Steam seen in Japan’s Fukushima Reactor 3 building–TEPCO

This handout picture taken by Tokyo Electric Power Co (TEPCO) on April 13, 2012 shows a wrecked 35-ton crane inside a fuel spent pool at the unit three reactor building of the Fukushima Dai-ichi nuclear power plant at Okuma town in Fukushima prefecture, northern Japan. AFP FILE PHOTO

TOKYO – Steam has been spotted near a pool storing machinery removed from a crippled reactor at the Fukushima nuclear power plant, its Japanese operator said Thursday.

“Steam has been seen around the fifth floor of the Reactor 3 building,” a Tokyo Electric Power Company (TEPCO) spokesman told AFP.

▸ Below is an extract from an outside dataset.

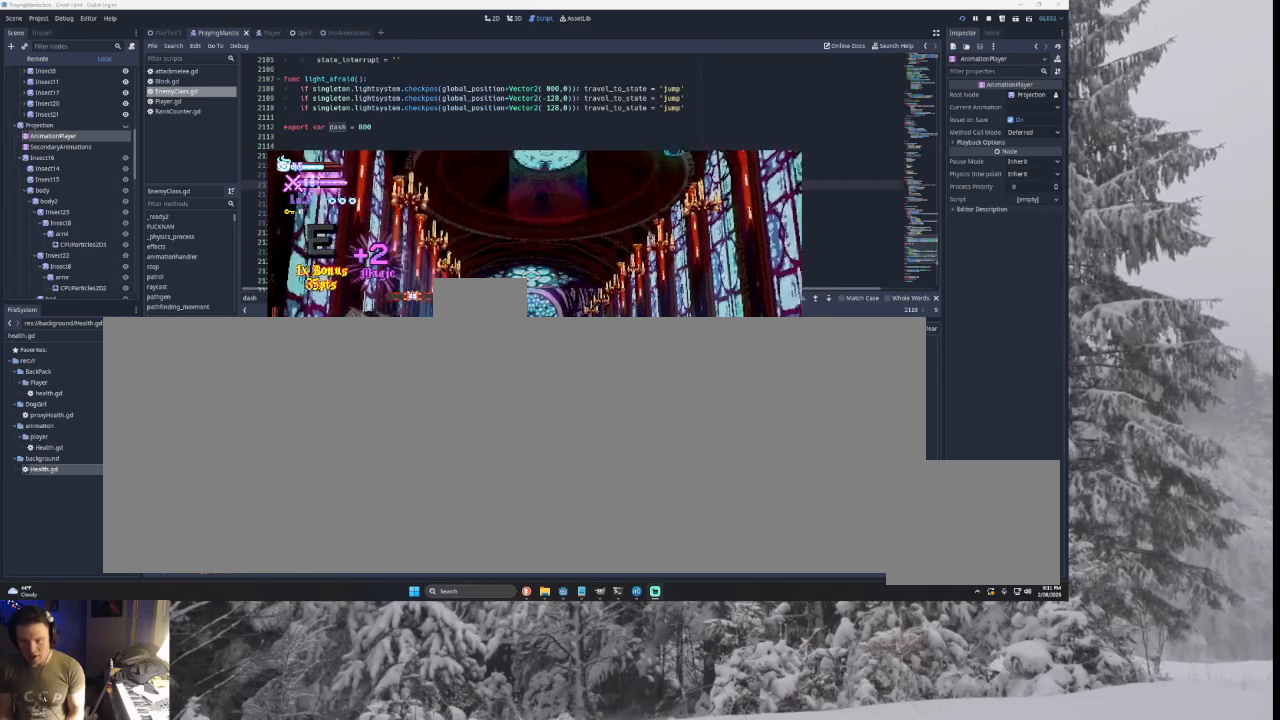
{"buttons": [], "left_stick": "left", "right_stick": "center", "events": [[200, "left_stick", "center"], [267, "SQUARE", "up"], [267, "left_stick", "right"], [300, "TRIANGLE", "up"], [367, "left_stick", "left"]]}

The roof of the building was blown off in a hydrogen explosion in the days after the March 2011 meltdowns.

“(The steam) was drifting thinly in the air and it’s not like a big column of steam is spurting up,” the spokesman said.

“Neither the temperature of the reactor nor readings at radiation monitoring posts have gone up.

“We do not believe an emergency situation is breaking out although we are still investigating what caused this.”

The pool is on the fifth floor and stores devices and equipment removed from the reactor.

The incident is the latest in a growing catalogue of mishaps at Fukushima that have cast doubt on TEPCO’s ability to fix the world’s worst atomic disaster in a generation.

A series of leaks of water contaminated with radiation have shaken confidence, as did a blackout caused by a rat that left cooling pools without power for more than a day.